From this matrix, the code extracts the individual counts for True Positives (TP), False Positives (FP), True Negatives (TN), and False Negatives (FN).

      from sklearn.metrics import confusion_matrix
      cm = confusion_matrix(ydf, clusterdf)
      print(cm)

      ---Output---       # [[164 48]       # [ 20 337]]

The .ravel() method flattens the confusion matrix into a 1D array. A typical 2×2 confusion matrix (for binary classification) looks like this: [[TN, FP], [FN, TP]]

      TN, FP, FN, TP = confusion_matrix(ydf, clusterdf).ravel()
      print('True Positive (TP)  = ', TP)
      print('False Positive (FP) = ', FP)
      print('True Negative (TN)  = ', TN)
      print('False Negative (FN) = ', FN)

      ---Output---       # True Positive (TP) = 337       # False Positive (FP) = 48       # True Negative (TN) = 164       # False Negative (FN) = 20

Accuracy score can be calculated using the following formula.

      accuracy =  (TP+TN) / (TP+FP+TN+FN)
      print('Accuracy of the classification = {:0.3f}'.format(accuracy))

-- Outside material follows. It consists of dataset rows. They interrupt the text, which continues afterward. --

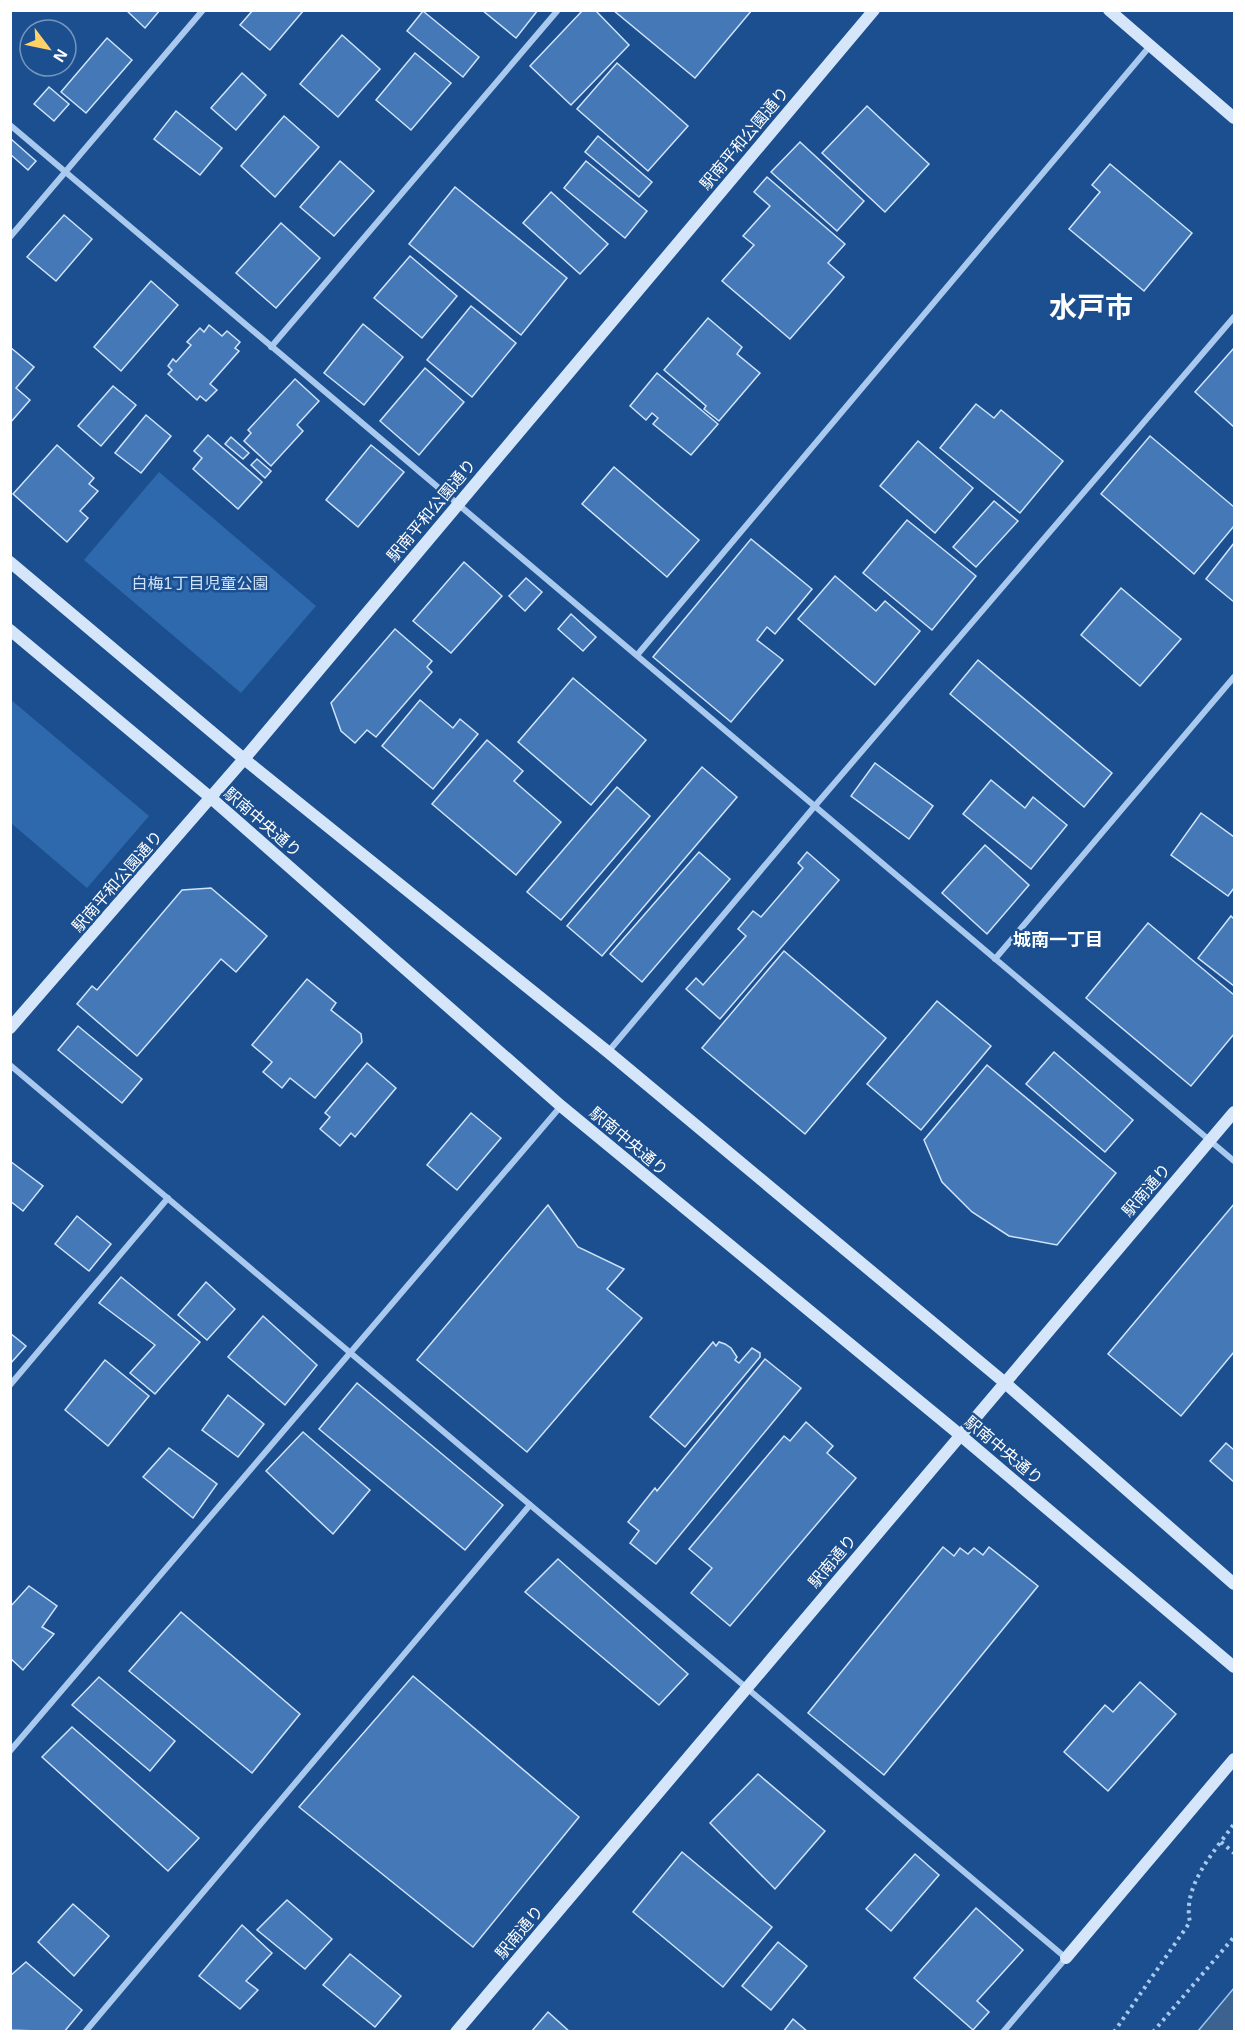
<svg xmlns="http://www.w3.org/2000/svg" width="1245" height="2042" viewBox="0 0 1245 2042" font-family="Helvetica,'Noto Sans JP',sans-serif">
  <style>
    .green { fill: #2e69ad }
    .water { fill: #3c6290; stroke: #9cc4f0; stroke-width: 1.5 }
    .building { fill: #4478b7; stroke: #cfe3fa; stroke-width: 1.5 }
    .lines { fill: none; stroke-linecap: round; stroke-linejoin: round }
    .path { stroke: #a9c9ee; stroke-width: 4; stroke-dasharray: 3 4.5; stroke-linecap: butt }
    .street { stroke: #a9c9ee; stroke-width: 6 }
    .secondary { stroke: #d6e6fa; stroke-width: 12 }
    .labels { text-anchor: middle; stroke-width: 5; stroke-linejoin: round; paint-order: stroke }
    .street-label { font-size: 16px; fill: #fff; stroke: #1b4f8f }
    .park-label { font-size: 16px; fill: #cfe3fa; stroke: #1b4f8f }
    .neighbourhood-label { font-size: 18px; font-weight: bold; fill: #fff; stroke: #1b4f8f }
    .town-label { font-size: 28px; font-weight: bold; fill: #fff; stroke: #1b4f8f }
  </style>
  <rect width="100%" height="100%" fill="#1b4f8f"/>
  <g class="green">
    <polygon points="159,472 316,606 241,693 84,560"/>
    <polygon points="10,699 149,816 87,888 11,823"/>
  </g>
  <polygon class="water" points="1234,1988 1234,2031 1198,2031"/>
  <g class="building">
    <polygon points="126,10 160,10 145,28"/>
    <polygon points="253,10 304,10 270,50 240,25"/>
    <polygon points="482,10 538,10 516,38"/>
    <polygon points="583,10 595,10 629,45 571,105 530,66"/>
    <polygon points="613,10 752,10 695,78"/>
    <polygon points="423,11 479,57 463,77 407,31"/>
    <polygon points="342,35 380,69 338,117 300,84"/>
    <polygon points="107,38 132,60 86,113 61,92"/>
    <polygon points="415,53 451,83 411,130 376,100"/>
    <polygon points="617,63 688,126 648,171 577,109"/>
    <polygon points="242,73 266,95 236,130 211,108"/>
    <polygon points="49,87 69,104 54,121 34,104"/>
    <polygon points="867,106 929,164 885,212 822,153"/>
    <polygon points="176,111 222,148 200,175 154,139"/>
    <polygon points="284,116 319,147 275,197 241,166"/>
    <polygon points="598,136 652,182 639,197 585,152"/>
    <polygon points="11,139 36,161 28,170 10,154"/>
    <polygon points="800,142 864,201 837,231 771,172"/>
    <polygon points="340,161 374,191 334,236 300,207"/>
    <polygon points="586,161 647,211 625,238 564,188"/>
    <polygon points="1110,164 1192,233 1144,291 1069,229 1100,192 1092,185"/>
    <polygon points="767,177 845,244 828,263 844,277 790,339 722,281 754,245 743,236 770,206 754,192"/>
    <polygon points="455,187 567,278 521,335 409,244"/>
    <polygon points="551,192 608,244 580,274 523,223"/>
    <polygon points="64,215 92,239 56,281 27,257"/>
    <polygon points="281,223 320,258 276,308 236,273"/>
    <polygon points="410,256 457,296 422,338 374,298"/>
    <polygon points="151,281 178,305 121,371 94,347"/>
    <polygon points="471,306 516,343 472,397 427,360"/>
    <polygon points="708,318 742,347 737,354 760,373 719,421 704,409 706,406 664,370"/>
    <polygon points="363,324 403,357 364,405 324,373"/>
    <polygon points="209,325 222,336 227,331 240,342 235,348 239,351 210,384 217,390 206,401 200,396 197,400 168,374 172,370 168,366 173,359 176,362 191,345 187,342 200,328 204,332"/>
    <polygon points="10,347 34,367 16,388 30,400 10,423"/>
    <polygon points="1234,348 1234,427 1195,392"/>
    <polygon points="425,368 464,402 419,455 380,421"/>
    <polygon points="657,373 718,424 691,455 653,424 658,418 652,413 646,420 630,406"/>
    <polygon points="295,379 319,401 297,425 303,431 271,466 244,441 251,433 248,430"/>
    <polygon points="113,386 136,405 101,446 78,426"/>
    <polygon points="976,404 994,418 1001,410 1063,461 1020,513 940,448"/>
    <polygon points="146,415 171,436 141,473 115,453"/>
    <polygon points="208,435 262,482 238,509 193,469 202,458 194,451"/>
    <polygon points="1150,436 1234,507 1234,526 1194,574 1101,494"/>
    <polygon points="231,437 249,453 243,459 225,444"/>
    <polygon points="918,441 973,488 935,533 880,486"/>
    <polygon points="57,445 94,478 89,484 98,491 80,511 88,518 67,542 13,494"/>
    <polygon points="371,445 404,472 358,527 326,500"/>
    <polygon points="257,459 271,471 265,478 251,465"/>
    <polygon points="614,467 699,540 667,577 582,504"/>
    <polygon points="994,501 1018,521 976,567 953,547"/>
    <polygon points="907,520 976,576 932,630 863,573"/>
    <polygon points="751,539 812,589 775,634 767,627 757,640 783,660 731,722 653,657"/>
    <polygon points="1234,543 1234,602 1206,579"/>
    <polygon points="464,562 502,596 451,653 413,621"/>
    <polygon points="835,576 876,611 885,601 920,631 875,685 798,619"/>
    <polygon points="526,578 542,592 525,611 509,596"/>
    <polygon points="1121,588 1181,639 1140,686 1081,635"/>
    <polygon points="571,614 596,637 583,651 558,629"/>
    <polygon points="395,629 432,661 427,667 432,672 376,737 367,730 355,743 341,731 331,703"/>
    <polygon points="978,660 1112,773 1084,807 950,694"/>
    <polygon points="573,678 646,740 591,805 518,742"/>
    <polygon points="420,700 453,728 460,719 478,734 433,789 382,746"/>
    <polygon points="487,740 523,771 514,781 561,822 516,875 432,804"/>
    <polygon points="875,763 933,806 909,839 851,796"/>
    <polygon points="702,767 737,797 602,956 567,926"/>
    <polygon points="991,780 1025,808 1033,797 1067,825 1031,869 963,814"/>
    <polygon points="617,787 650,816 561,920 527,892"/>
    <polygon points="1201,813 1234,837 1234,888 1228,896 1171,855"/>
    <polygon points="985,845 1029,885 987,934 942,893"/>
    <polygon points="699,852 730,879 642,982 610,954"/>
    <polygon points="807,852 839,880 720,1019 686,989 696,978 703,985 746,936 738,929 753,911 761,917 803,868 798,863"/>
    <polygon points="211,888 267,936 236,972 221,959 137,1056 77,1004 92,986 97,990 182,890"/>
    <polygon points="1231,916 1234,919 1234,986 1198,958"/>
    <polygon points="1148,923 1234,995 1234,1034 1191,1086 1086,998"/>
    <polygon points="784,951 886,1038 805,1134 702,1048"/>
    <polygon points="307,979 336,1003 331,1010 361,1034 362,1042 315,1098 290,1078 282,1088 263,1072 272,1062 252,1045"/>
    <polygon points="937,1001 991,1046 921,1130 867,1084"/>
    <polygon points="78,1026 142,1079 122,1103 58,1050"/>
    <polygon points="1054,1052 1133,1120 1105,1152 1026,1084"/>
    <polygon points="367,1063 396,1088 355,1137 351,1133 340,1146 320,1129 330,1117 325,1113"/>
    <polygon points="987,1065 1116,1173 1057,1245 1009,1236 972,1212 942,1182 924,1140"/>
    <polygon points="471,1113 501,1138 457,1190 427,1165"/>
    <polygon points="10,1161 43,1186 23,1211 10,1201"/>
    <polygon points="1234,1204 1234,1352 1181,1416 1108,1354"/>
    <polygon points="548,1205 578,1247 624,1269 607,1289 642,1318 527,1452 417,1360"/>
    <polygon points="77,1216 111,1244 89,1271 55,1244"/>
    <polygon points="121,1277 200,1342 155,1394 130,1373 155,1345 99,1303"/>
    <polygon points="206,1282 235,1309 207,1340 178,1315"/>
    <polygon points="263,1316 317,1365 285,1405 228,1357"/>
    <polygon points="10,1333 26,1346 10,1364"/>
    <polygon points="713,1342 716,1346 719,1342 725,1344 731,1348 737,1357 735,1360 739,1363 752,1348 760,1353 760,1357 685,1447 650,1417"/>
    <polygon points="765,1359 801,1388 656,1564 630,1543 639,1531 628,1522 655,1488 657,1491"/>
    <polygon points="105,1360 149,1396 108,1446 65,1410"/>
    <polygon points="357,1383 503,1505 465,1550 319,1429"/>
    <polygon points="228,1395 264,1424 238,1457 202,1430"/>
    <polygon points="806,1422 833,1446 827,1453 856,1478 730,1626 691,1593 712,1568 689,1549 784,1436 790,1441"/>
    <polygon points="303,1432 370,1490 333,1534 266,1471"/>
    <polygon points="1226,1443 1234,1450 1234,1482 1210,1461"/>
    <polygon points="169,1448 217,1484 193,1518 143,1477"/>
    <polygon points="943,1547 954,1556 960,1548 968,1554 974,1548 983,1555 989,1547 1038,1586 884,1775 808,1713"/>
    <polygon points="558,1559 688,1674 659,1705 525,1592"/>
    <polygon points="29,1586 57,1606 42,1627 54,1634 23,1670 10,1658 10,1607"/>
    <polygon points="181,1612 300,1714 252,1773 129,1671"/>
    <polygon points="413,1676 579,1817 473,1947 299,1807"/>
    <polygon points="99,1677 175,1741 150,1771 72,1705"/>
    <polygon points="1140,1682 1176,1714 1108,1791 1064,1752 1105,1705 1113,1712"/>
    <polygon points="72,1727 199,1838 168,1871 42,1757"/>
    <polygon points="758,1774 825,1831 775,1889 710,1823"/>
    <polygon points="682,1852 772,1927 723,1987 633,1912"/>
    <polygon points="915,1854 939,1875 891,1931 866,1909"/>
    <polygon points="287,1900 332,1939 305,1969 257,1930"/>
    <polygon points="73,1904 109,1936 74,1976 38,1942"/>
    <polygon points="976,1908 1023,1950 977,2001 989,2012 973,2030 914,1978"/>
    <polygon points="242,1925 272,1953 246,1981 258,1990 240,2009 199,1976"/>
    <polygon points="778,1942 807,1966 771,2010 742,1986"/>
    <polygon points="350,1954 401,1996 375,2027 323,1985"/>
    <polygon points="26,1962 82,2010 64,2032 10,2030 10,1976"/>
    <polygon points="548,2012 570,2032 531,2032"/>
    <polygon points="793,2019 808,2032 783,2032"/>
  </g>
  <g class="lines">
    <g class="path">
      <polyline points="1221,1842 1234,1853"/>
      <path d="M1114,2032L1190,1922C1182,1886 1214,1852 1234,1824"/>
      <polyline points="1153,2032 1234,1937"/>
    </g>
    <g class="street">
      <polyline points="10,125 1234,1161"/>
      <polyline points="10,237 203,10"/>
      <polyline points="271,347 558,10"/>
      <polyline points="638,654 1150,46"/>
      <polyline points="995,959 1234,677"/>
      <polyline points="608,1052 814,807 1234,317"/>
      <polyline points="10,1065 1066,1958 1003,2032"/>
      <polyline points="10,1385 168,1198"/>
      <polyline points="10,1751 561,1106"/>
      <polyline points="85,2032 530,1505"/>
    </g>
    <g class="secondary">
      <polyline points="1109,10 1234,118"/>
      <polyline points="10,562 244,759 608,1052 1004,1382 1234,1584"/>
      <polyline points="10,630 211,798 561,1106 959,1434 1234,1667"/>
      <polyline points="10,1028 244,759 874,10"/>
      <polyline points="1066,1958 1234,1759"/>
      <polyline points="456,2032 1234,1112"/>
    </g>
  </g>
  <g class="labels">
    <g class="street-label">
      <text transform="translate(744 138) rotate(-50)" y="6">駅南平和公園通り</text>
      <text transform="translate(431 510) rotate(-50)" y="6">駅南平和公園通り</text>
      <text transform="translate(263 822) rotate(41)" y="6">駅南中央通り</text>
      <text transform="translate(117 881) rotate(-49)" y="6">駅南平和公園通り</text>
      <text transform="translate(629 1141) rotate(40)" y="6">駅南中央通り</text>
      <text transform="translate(1146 1190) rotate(-49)" y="6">駅南通り</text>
      <text transform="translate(1004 1450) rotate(40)" y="6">駅南中央通り</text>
      <text transform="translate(832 1561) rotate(-50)" y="6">駅南通り</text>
      <text transform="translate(519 1932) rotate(-50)" y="6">駅南通り</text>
    </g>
    <g class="park-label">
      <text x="200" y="589">白梅1丁目児童公園</text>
    </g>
    <g class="neighbourhood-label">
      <text x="1058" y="946">城南一丁目</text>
    </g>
    <g class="town-label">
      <text x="1091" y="317">水戸市</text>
    </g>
  </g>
  <rect width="1245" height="2042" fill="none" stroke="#ffffff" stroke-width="24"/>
  <g transform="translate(48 48) rotate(122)"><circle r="28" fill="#1b4f8f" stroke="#7695bc" stroke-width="1.5"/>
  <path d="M0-4.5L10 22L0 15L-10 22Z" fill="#ffd166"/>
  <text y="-9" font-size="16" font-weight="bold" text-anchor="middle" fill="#ffffff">N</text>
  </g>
</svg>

      ---Output---       # Accuracy of the classification = 0.880

Hierarchical Clustering

↪ 8. Silhouette score

The code below calculates and displays the silhouette score, a metric used to evaluate the quality of clustering results. First, it imports the silhouette_score() function from sklearn.metrics, which is used to compute the silhouette coefficient for each data point. The function takes the scaled feature data (X_scaled) and the cluster labels (labels) as input. The average silhouette score, calculated from these individual silhouette coefficients, is stored in the variable silhouette_avg. This score provides a measure of how similar an object is to its own cluster compared to other clusters; it ranges from -1 to 1, with higher scores indicating better-defined clusters.

      from sklearn.metrics import silhouette_score
      silhouette_avg = silhouette_score(X_scaled, labels)
      print(f"Average Silhouette Score: {silhouette_avg:.2f}")

      ---Output---       # Average Silhouette Score: 0.34

The average silhouette score of 0.34 indicates that the data points are not very well separated with these clusters, as scores closer to 1 are desirable.

Hierarchical Clustering

↪ 9. Strengths and Weaknesses

Strengths

  • Unlike algorithms like K-Means, Hierarchical clustering doesn't requires to predefine the number of clusters. A dendrogram helps to visualize and choose the appropriate number based on the data's structure.
  • The output is a hierarchy, which can reveal nested relationships and the order in which clusters are formed.
  • Can be used with various distance metrics (e.g., Euclidean, Manhattan, cosine).
  • Given the same input and linkage method, the results will always be the same.
  • Weaknesses

  • For large datasets, Hierarchical clustering can be significantly slower than other methods like K-Means, especially when using a bottom-up (agglomerative) approach. The time complexity is typically O(n^3) in the worst case.
  • Outliers can heavily influence cluster formation in certain linkage methods, leading to poor results if the data is noisy.
  • The method used to define distance between clusters (e.g., Ward, complete, average) can drastically affect the structure of the resulting clusters and may require some experimentation to pick the best method for the data.